Apply a generic function to an all-to-all couple of tensors

I have a question similar to this one, using a generic function of the kind:

def f(a, b):
   return Something

This something can be a scalar, or a tensor. The application of f should be all-to-all from the rows of two matrices that are possibly aliased like:

def apply_very_slow(source1, source2):
    s = torch.tensor(...) # compute the right dimensions
    for i in range(k):
        for j in range(k):
            p = f(source1[i], source2[j])
            s[i,j] = p

Of course this is immensely slow.
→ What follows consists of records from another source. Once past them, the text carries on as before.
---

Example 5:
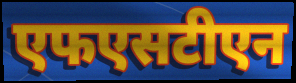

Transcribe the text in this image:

एफएसटीएन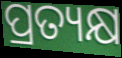
ପ୍ରତ୍ୟକ୍ଷ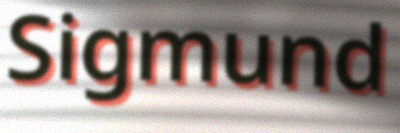
SigmundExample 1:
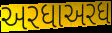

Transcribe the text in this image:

અરધાઅરધ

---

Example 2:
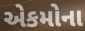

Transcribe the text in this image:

એકમોના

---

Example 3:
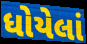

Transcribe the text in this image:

ધોયેલાં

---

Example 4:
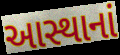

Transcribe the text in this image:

આસ્થાનાં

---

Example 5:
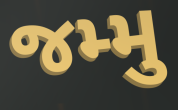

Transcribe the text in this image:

જમ્મુ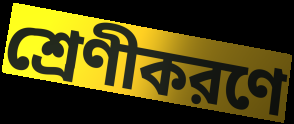
শ্রেণীকরণেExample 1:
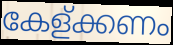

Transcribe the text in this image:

കേള്ക്കണം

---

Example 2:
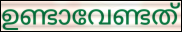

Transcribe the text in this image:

ഉണ്ടാവേണ്ടത്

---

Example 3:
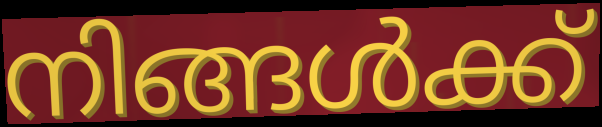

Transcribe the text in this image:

നിങ്ങൾക്ക്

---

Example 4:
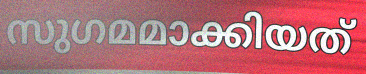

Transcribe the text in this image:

സുഗമമാക്കിയത്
I could be calling apply_very_slow with the same argument apply_very_slow(M, M) or different tensors apply_very_slow(M, N), but I have no guarantee that in this case M and N point at the same data.
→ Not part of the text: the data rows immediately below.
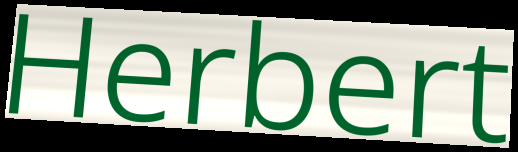
HerbertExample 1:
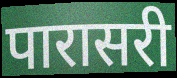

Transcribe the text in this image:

पारासरी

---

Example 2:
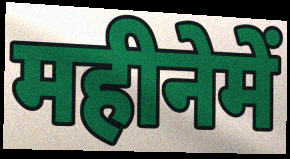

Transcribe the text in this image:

महीनेमें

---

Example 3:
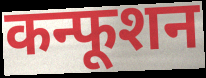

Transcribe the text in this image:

कन्फूशन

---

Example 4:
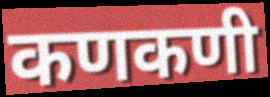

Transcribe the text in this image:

कणकणी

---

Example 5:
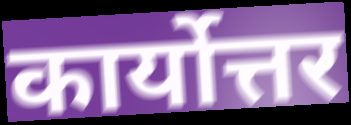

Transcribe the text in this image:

कार्योत्तर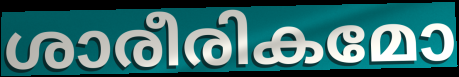
ശാരീരികമോ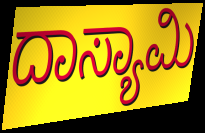
ದಾಸ್ಯಾಮಿ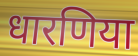
धारणिया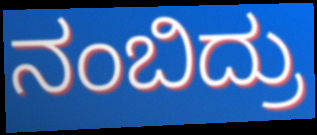
ನಂಬಿದ್ರುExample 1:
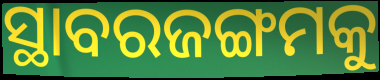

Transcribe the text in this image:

ସ୍ଥାବରଜଙ୍ଗମକୁ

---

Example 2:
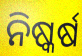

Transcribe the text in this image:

ନିଷ୍କର୍ଷ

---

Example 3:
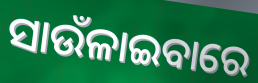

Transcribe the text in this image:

ସାଉଁଳାଇବାରେ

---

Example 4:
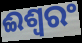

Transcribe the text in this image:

ଈଶ୍ୱରଂ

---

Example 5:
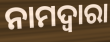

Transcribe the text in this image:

ନାମଦ୍ଵାରା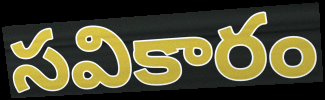
సవికారం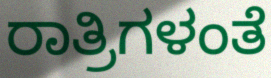
ರಾತ್ರಿಗಳಂತೆ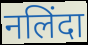
नलिंदा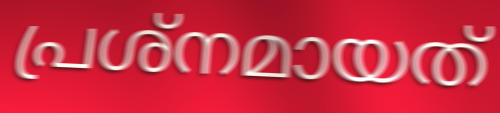
പ്രശ്നമായത്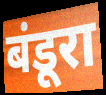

Moreover, I'd like the results to be autograd-friendly. No problem if f must be converted to a class. In the questions I've linked they use torch.nn.functional.kl_div, but I need a solution to be generic.

Any hints?

Solution

You are looking to apply f in an outer fashion, ie. of the form i,j->ij. You can do so with broadcasting by unsqueezing dimensions on both inputs:

>>> M = torch.rand(10, 3)
>>> N = torch.rand(5, 3)

Here are some example functions applied (F.kl_div, F.l1_loss, and F.pairwise_distance):

 >>> y = F.kl_div(M[:,None], N[None], reduction='none')
 # shape of (10, 5, 3) last dim not reduced

 >>> y = F.l1_loss(M[:,None], N[None], reduction='none')
 # shape of (10, 5, 3) last dim not reduced

 >>> torch.pairwise_distance(M[:,None], N[None])
 # shape of (10, 5) last dim reduced